Schmoozer, likes to tip the bowl over and then eat it off the floor. I've tried many different bowls on him. Since he eats the food I don't really mind. Schmoozer has also carried bones and placed them in the bowl. He's a bit of a nut


----------



## Hound Bound (Nov 4, 2007)

My aussie does the sma ething, though I'm not sure why. He refuses to eat out of a bowl, so we put his food on a plastic plate  I always figured it was becaue he came from the pound and he'd take food from the 'trough' so that he'd have some of his own away from his kennelmates, incase they decided not to share. If so many other dogs are doing the same thing though, it's possible it has nothing to do with his short stay at the pound.


----------



## poodleholic (Mar 15, 2007)

It could be the type of bowl. My dogs have ceramic bowls that are washed and dried after every meal. I won't buy plastic, and they didn't like eating out of the stainless steel (flipped them so the food went on the floor).


----------



## faron (Sep 10, 2013)

After doing some research and readings, I tried various alternatives so Tito my Chihuahua would not bark at his food bowl any more. I now realize that he barks at his bowl out of "frustration but hungry" because his whiskers is wider (beginning of his longest left whisker to end of his longest right whisker) than the bowl. It ticks him when trying to eat. So, I switch to ceramic flat plate (even though it does seem weird in my sight) - he stopped barking at his food. Logically because his whiskers weren't bothering him any more while he dines. Fantastic.


----------



## PatriciafromCO (Oct 7, 2012)

welcome to my house..... it started with Ra,,, trying to carry off every ones bowls and spilling the food the whole way never learning why there was no food in the bowl when he laid down to eat it... ( lol) then he would lay down and reach his paw out to flip another's bowl over.... then everyone picked it up and does it too... it's comical in it's own way.. but not the worst thing they could do as a group so I just shake my head..


----------



## aburgess88 (Jul 29, 2013)

I have had multiple dogs do this! I think it was just the way they liked to eat.


----------



## melaka (Mar 31, 2010)

Buffy does that sometimes, and I think she picked it up from my parents' dog, Trixie.
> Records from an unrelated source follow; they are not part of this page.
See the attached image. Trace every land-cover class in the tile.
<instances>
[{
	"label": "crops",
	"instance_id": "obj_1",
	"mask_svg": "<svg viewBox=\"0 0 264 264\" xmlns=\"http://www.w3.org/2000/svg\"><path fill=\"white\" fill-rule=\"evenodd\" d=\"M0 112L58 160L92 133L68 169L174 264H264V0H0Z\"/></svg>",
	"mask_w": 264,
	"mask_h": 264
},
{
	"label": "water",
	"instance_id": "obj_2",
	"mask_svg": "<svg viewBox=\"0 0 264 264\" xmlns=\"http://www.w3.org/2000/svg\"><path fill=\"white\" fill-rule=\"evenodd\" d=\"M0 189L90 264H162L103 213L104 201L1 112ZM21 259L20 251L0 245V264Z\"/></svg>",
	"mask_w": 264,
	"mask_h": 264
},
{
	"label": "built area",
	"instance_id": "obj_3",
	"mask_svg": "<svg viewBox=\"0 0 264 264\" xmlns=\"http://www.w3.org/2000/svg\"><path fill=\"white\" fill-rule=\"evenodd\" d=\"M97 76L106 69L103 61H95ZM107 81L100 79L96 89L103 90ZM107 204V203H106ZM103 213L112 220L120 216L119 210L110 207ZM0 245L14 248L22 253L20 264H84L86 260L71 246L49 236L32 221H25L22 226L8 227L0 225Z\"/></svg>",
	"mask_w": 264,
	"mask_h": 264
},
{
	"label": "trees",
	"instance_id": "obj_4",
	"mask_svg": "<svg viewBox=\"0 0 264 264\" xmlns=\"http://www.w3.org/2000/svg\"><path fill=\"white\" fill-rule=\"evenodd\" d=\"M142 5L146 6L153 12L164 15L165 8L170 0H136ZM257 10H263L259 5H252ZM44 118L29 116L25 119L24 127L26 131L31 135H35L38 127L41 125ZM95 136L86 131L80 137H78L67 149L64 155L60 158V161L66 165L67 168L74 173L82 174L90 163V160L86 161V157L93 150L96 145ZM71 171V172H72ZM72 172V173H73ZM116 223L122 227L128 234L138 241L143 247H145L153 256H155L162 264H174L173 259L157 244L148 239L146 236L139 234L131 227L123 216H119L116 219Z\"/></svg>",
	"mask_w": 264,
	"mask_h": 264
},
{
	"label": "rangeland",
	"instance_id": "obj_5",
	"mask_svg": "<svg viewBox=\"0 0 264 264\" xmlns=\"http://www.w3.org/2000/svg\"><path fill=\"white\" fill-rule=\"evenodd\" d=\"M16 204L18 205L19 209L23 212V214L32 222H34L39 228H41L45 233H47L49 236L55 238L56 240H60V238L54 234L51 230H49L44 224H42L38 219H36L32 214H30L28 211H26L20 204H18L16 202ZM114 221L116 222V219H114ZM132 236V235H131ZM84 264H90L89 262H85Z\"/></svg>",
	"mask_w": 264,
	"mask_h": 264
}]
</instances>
They both know the command "clean up those crumbs" for when they leave a few stray pieces.

Buff eats from a ceramic bowl and is eating Annamaet food. Trixie usually eats from a flat paper plate, and (unfortunately) is on Science Diet.


----------



## Kayota (Aug 14, 2009)

My dogs don't do this but I have seen dogs that do. Well Roxie will occasionally but usually if it's raw or I've handed her a scrap.


----------



## Kyllobernese (Feb 5, 2008)

A few of my dogs take a mouthful of food and carry it somewhere to eat it. All my dogs are on self-feeding so never have to guard the food or worry about someone else coming over as they all know that there is always food available.


----------



## JeJo (Jul 29, 2013)

What an interesting observation, Faron! I would never have thought to look at whiskers as a cause of barking at the bowl. Easy fix, feeding off from a flat plate. Thank you for sharing.
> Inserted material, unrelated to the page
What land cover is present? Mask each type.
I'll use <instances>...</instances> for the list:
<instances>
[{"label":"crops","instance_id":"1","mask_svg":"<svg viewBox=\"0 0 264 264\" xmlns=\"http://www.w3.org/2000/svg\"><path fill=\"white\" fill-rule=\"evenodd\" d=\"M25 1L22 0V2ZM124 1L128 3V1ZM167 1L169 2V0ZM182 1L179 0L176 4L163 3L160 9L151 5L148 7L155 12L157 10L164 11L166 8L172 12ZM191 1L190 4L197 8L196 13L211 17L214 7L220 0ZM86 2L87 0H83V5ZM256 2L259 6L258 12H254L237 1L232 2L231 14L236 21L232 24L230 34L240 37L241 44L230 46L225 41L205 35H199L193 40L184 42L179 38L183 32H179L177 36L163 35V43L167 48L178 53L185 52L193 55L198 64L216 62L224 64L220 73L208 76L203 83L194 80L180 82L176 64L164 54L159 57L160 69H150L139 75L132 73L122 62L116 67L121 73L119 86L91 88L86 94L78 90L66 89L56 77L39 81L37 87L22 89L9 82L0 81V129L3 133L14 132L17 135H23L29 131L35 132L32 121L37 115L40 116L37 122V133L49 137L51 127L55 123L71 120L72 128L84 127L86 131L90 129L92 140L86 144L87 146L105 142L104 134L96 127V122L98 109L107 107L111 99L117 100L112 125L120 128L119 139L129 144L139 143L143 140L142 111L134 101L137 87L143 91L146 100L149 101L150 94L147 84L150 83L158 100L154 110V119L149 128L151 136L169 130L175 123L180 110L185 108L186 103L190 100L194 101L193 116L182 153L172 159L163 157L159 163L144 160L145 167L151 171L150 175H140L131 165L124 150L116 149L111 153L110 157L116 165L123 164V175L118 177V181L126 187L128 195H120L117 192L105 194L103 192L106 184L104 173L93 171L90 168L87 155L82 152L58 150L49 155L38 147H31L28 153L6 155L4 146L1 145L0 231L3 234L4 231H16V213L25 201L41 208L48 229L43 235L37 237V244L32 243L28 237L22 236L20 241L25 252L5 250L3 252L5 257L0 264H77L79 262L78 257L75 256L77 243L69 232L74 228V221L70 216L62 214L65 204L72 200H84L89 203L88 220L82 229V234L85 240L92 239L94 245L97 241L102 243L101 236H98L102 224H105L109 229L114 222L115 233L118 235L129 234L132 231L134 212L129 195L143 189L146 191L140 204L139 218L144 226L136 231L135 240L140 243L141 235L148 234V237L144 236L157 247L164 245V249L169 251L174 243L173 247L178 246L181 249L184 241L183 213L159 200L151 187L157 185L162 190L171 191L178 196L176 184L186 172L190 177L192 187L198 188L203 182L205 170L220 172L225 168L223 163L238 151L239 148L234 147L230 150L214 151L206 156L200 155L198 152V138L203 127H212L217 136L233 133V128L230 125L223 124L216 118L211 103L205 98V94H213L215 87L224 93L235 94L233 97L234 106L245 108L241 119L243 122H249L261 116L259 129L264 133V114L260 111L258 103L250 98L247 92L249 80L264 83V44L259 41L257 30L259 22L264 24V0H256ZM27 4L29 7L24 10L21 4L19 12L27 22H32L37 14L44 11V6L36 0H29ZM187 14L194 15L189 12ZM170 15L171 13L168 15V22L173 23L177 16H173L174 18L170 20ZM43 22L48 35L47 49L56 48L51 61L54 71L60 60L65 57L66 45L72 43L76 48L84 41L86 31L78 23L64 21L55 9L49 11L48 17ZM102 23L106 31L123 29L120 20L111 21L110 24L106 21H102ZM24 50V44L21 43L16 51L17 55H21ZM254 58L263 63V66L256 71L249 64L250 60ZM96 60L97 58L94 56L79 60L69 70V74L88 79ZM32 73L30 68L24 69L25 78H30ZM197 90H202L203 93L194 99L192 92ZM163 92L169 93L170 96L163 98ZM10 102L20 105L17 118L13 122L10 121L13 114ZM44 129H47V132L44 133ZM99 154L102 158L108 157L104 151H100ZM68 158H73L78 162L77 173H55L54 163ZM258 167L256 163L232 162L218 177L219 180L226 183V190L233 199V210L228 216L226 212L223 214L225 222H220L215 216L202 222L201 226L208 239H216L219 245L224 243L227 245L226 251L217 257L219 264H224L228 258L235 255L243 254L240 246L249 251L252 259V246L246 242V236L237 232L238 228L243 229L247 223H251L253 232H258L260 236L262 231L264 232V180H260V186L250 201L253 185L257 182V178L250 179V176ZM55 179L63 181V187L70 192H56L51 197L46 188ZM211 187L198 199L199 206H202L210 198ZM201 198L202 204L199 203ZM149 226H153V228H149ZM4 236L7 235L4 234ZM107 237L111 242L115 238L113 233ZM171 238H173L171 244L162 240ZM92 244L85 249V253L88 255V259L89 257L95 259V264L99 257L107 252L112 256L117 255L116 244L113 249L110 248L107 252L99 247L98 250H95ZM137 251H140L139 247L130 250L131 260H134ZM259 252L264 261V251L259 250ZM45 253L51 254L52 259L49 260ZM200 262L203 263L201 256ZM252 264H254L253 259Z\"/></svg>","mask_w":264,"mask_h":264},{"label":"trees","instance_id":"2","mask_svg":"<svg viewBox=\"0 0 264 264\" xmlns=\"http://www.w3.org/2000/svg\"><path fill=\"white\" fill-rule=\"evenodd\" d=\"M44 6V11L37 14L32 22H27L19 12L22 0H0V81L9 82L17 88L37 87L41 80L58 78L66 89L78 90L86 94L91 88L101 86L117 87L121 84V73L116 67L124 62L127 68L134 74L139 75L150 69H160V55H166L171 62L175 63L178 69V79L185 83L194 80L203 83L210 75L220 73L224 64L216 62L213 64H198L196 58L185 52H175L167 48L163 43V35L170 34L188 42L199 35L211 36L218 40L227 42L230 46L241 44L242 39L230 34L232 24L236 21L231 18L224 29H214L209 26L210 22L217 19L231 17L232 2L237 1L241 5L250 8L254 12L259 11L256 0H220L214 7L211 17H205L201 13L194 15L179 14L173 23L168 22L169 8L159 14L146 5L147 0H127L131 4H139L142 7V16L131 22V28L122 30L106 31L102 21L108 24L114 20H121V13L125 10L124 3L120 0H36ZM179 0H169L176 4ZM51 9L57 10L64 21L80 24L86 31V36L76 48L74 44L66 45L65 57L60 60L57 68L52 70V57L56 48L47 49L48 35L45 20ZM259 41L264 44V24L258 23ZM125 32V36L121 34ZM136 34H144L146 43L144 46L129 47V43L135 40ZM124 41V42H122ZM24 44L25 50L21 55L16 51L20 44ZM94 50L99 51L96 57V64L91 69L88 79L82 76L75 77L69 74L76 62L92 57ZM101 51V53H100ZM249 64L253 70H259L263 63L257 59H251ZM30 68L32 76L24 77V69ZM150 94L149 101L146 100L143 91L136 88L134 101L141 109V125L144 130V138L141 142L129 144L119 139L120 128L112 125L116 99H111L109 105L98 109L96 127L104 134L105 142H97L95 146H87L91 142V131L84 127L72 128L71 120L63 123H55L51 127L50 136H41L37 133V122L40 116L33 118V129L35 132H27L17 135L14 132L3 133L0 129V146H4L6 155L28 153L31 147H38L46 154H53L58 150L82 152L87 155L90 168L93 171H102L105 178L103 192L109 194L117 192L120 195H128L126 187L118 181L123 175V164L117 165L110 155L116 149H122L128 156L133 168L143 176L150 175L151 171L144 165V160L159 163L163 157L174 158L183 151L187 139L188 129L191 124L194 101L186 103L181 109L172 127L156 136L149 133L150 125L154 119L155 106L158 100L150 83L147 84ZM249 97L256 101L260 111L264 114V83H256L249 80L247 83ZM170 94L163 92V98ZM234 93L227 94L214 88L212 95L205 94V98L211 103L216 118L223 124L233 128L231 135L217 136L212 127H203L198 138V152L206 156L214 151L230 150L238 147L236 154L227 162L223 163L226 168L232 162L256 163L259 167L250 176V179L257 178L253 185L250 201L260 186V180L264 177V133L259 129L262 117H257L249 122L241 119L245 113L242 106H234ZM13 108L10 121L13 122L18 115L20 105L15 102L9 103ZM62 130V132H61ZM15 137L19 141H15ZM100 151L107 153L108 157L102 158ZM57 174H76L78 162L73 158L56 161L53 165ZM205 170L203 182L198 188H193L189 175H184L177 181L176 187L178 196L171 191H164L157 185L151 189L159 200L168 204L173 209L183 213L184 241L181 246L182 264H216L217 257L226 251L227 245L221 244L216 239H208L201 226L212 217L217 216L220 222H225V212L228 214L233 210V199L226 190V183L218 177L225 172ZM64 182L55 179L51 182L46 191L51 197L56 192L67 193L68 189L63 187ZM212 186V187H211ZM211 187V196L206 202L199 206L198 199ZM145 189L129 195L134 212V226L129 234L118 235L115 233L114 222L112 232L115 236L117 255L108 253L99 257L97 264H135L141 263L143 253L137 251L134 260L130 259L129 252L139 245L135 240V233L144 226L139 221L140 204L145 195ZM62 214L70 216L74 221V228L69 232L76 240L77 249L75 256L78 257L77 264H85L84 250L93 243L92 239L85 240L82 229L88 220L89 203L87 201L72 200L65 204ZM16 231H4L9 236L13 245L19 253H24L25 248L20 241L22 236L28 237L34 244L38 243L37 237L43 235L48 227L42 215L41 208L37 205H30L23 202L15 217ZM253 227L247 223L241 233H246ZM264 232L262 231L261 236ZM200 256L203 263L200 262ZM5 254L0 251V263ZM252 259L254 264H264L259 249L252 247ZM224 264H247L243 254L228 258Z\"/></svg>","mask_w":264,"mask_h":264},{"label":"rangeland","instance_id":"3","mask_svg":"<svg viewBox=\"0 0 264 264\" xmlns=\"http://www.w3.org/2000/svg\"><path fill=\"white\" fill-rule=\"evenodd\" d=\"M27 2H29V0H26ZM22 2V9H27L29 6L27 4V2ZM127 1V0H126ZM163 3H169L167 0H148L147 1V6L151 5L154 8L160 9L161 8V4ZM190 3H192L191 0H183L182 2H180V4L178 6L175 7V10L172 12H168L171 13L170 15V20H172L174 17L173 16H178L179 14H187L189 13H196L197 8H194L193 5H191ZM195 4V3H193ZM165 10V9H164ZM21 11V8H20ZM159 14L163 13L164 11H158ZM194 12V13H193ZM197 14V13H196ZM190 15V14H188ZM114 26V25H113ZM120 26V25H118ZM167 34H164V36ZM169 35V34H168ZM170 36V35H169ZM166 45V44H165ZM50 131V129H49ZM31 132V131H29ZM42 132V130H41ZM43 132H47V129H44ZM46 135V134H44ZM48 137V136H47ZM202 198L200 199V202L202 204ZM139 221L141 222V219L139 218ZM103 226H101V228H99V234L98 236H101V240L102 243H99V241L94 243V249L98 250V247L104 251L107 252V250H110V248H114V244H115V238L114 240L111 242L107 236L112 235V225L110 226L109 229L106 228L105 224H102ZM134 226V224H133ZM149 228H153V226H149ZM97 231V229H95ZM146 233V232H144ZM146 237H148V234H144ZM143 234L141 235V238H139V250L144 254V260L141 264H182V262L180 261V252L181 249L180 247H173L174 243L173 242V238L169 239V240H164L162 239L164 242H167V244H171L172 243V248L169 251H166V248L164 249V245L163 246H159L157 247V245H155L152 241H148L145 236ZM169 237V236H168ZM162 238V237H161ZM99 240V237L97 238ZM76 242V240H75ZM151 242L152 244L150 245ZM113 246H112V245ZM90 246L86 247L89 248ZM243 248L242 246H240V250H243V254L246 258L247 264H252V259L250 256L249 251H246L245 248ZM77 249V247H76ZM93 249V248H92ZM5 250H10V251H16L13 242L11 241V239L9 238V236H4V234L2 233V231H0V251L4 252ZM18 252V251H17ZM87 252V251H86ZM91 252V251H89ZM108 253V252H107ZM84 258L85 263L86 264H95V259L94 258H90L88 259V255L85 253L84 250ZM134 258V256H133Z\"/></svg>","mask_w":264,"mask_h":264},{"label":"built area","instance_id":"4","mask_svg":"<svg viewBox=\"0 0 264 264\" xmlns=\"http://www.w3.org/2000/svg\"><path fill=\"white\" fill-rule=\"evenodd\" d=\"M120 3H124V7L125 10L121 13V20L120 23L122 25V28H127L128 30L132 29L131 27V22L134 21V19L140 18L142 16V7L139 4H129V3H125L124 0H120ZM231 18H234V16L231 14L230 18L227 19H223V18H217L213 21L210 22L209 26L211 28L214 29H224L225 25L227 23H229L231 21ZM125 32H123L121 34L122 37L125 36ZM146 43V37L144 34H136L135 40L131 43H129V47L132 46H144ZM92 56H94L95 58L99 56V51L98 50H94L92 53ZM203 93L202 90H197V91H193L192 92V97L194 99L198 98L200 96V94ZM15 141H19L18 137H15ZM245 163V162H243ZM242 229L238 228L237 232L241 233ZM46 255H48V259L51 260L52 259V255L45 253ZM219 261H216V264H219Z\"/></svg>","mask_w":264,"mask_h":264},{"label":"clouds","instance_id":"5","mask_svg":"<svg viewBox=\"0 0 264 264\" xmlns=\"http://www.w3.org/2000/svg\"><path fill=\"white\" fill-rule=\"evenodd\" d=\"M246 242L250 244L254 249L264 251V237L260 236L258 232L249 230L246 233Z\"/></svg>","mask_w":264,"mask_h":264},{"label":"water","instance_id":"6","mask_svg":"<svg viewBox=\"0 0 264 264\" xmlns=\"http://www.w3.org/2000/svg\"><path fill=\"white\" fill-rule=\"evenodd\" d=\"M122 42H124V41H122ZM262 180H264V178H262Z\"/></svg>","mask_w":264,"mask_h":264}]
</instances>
Re: carrying food out of the bowl. My late cocker-mix always carried a small mouthful of food into the next room to drop on the floor and eat. I just chalked it up as a small quirk that we could live with. After reading Faron's whisker post, though, I now wonder if that might have factored in with Maggie's carry offs (although her whiskers were buried in fur.)


----------



## PragueRatter (Aug 6, 2013)

When Jaques was on raw meat, he wanted to drag it out of his bowl and across the floor, which was for obvious reasons, very unhygienic. We live in a very open plan apartment which means, finding a half eaten fish head under the sofa was a fairly common occurrence. 

Now (for other reasons) he is on a good quality kibble, he eats it straight from the bowl. He does however, take his kibble and drop it in his water dish. I do put water in his kibble btw.


----------



## Abbylynn (Jul 7, 2011)

My dogs carry their food over and drop it on the carpet because they are plain picky. They eat the good stuff out of the bowl ... and then go back and clean the carpet up. Leah Lu also dumps her bowl of water from her crate .... either on the carpet or in the crate ... and then brings it to me to have it filled again! Lol! 
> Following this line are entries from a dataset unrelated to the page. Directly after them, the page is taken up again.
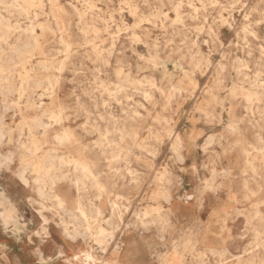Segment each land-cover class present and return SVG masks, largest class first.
<instances>
[{
    "label": "rangeland",
    "instance_id": "rangeland-1",
    "mask_svg": "<svg viewBox=\"0 0 264 264\" xmlns=\"http://www.w3.org/2000/svg\"><path fill=\"white\" fill-rule=\"evenodd\" d=\"M0 18V264H264V0H0Z\"/></svg>",
    "mask_w": 264,
    "mask_h": 264
},
{
    "label": "bare ground",
    "instance_id": "bare-ground-1",
    "mask_svg": "<svg viewBox=\"0 0 264 264\" xmlns=\"http://www.w3.org/2000/svg\"><path fill=\"white\" fill-rule=\"evenodd\" d=\"M194 8V7H193ZM196 10V9H195ZM197 12V11H196ZM4 28H6V30L8 29L7 26H5L2 22H1V18H0V40L4 41L7 43L8 41V34H7V31L6 30H2ZM138 38V37H137ZM138 42V40H137ZM242 48V47H241ZM70 49H68L69 51ZM69 53V52H68ZM143 55V54H142ZM149 59V58H148ZM150 60V59H149ZM153 60V59H152ZM165 64H161V66H164ZM137 68V67H136ZM146 69V68H145ZM118 71V70H117ZM0 72H3L2 70ZM120 73V71L118 72ZM41 94V93H40ZM253 96V94H248V97L251 98ZM156 114V113H155ZM154 114V115H155ZM155 119V118H154ZM156 120V119H155ZM154 120V121H155ZM63 121V120H62ZM4 126V125H3ZM69 138V135L67 133H64V135L62 137H59V141H64V140H67ZM41 148V147H40ZM32 150V149H31ZM38 150V147H35V151ZM126 151V150H125ZM127 152V151H126ZM128 153V152H127ZM257 155V154H256ZM246 156V155H245ZM264 156V155H263ZM6 158V157H4ZM46 158V157H45ZM64 158V157H63ZM255 158V157H254ZM45 160V159H44ZM12 161V160H11ZM10 161V162H11ZM30 162V161H29ZM64 164V163H63ZM30 165V164H29ZM263 166V164H262ZM33 168H34V172L36 173L37 175V182H41L43 181V179L45 177H47L48 175H50L51 171H53V162L51 161V158L48 157L47 160L45 161V163H42V162H36L33 164ZM75 171H80L82 174H84V176L88 177V175L91 174L90 172V169L88 167V165L86 163H83V162H80V161H75L74 162V168H73ZM58 173V172H57ZM54 176V175H53ZM92 176V175H91ZM50 178V177H49ZM55 178V176H54ZM92 178V177H91ZM62 179V178H61ZM57 180V178H56ZM87 180V179H86ZM89 180V179H88ZM53 181V180H52ZM94 182H96L95 184L98 185L97 183V180L94 179L93 180ZM77 184H81L82 181L81 179H77ZM100 184V183H99ZM103 188V187H102ZM82 189V188H81ZM104 190V189H103ZM79 191V190H78ZM140 191V190H139ZM105 192V191H104ZM82 193V192H81ZM111 195V194H110ZM251 195V194H250ZM255 195V194H254ZM253 195V196H254ZM38 196V195H37ZM87 196V195H86ZM246 196V195H245ZM41 198V197H40ZM44 198V197H43ZM42 198V199H43ZM79 198V197H78ZM45 199V198H44ZM86 199V198H85ZM90 199V198H89ZM80 200V199H79ZM96 200V199H95ZM59 201V200H58ZM60 202V201H59ZM78 203V202H77ZM113 203V202H112ZM99 210V209H98ZM79 212H80V215L82 217H87V212L84 210V208L82 206L79 207ZM15 213V212H14ZM101 216V215H100ZM95 217V216H94ZM79 218V217H78ZM121 218V217H120ZM137 218V217H136ZM87 219V218H86ZM84 222V221H83ZM62 226V225H61ZM64 231V230H63ZM66 231V230H65ZM64 231V232H65ZM103 230H100V233L103 234ZM68 235V234H67ZM75 235V234H73ZM94 236V235H93ZM72 237V236H71ZM92 237V236H91ZM187 237V236H186ZM71 239V238H70ZM48 241V240H47ZM97 241V240H96ZM102 244V243H101ZM100 244V245H101ZM195 246V245H194ZM105 248V247H104ZM106 251V250H105ZM86 256V254H85ZM157 256V254H156ZM91 257V256H89ZM91 259V258H89ZM85 260V259H84ZM15 261V260H14ZM82 261V260H81ZM84 262V261H83ZM86 262V261H85ZM99 262V261H97ZM103 262V261H102ZM101 262V263H102ZM158 264H183V262L181 261V259L178 257V255L175 253H171L169 255H166V256H159L158 257Z\"/></svg>",
    "mask_w": 264,
    "mask_h": 264
},
{
    "label": "snow or ice",
    "instance_id": "snow-or-ice-1",
    "mask_svg": "<svg viewBox=\"0 0 264 264\" xmlns=\"http://www.w3.org/2000/svg\"><path fill=\"white\" fill-rule=\"evenodd\" d=\"M61 206H63V205H61ZM37 235L40 237L41 240H43V239H45L47 237V231L43 230V231L37 233ZM65 254H67V253H65ZM54 256H55V253H53V257ZM36 264H53V261H50V260H47V259H40V260H38L36 262ZM54 264H61V261L55 260ZM67 264H74V261L70 260V261L67 262Z\"/></svg>",
    "mask_w": 264,
    "mask_h": 264
}]
</instances>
My dogs all have heavy ceramic bowls. :/

You are not alone! Lol!


----------



## GrinningDog (Mar 26, 2010)

I've known two dogs to do this. The first was a Jack Russell Terrier and the second was also a terrier (mix, maybe JRT), that replaced the first in the same household when she died. They were both fed near to a HIGHLY food obsessed Rat Terrier. Both also took food from their bowl, sometimes carrying it from the kitchen to the carpeted living room. I always contributed the behavior to intimidation. Though he never stole, the food motivated RT always finished his food and then hovered while the other dog ate. Neither JRT was a good, reliable eater.


----------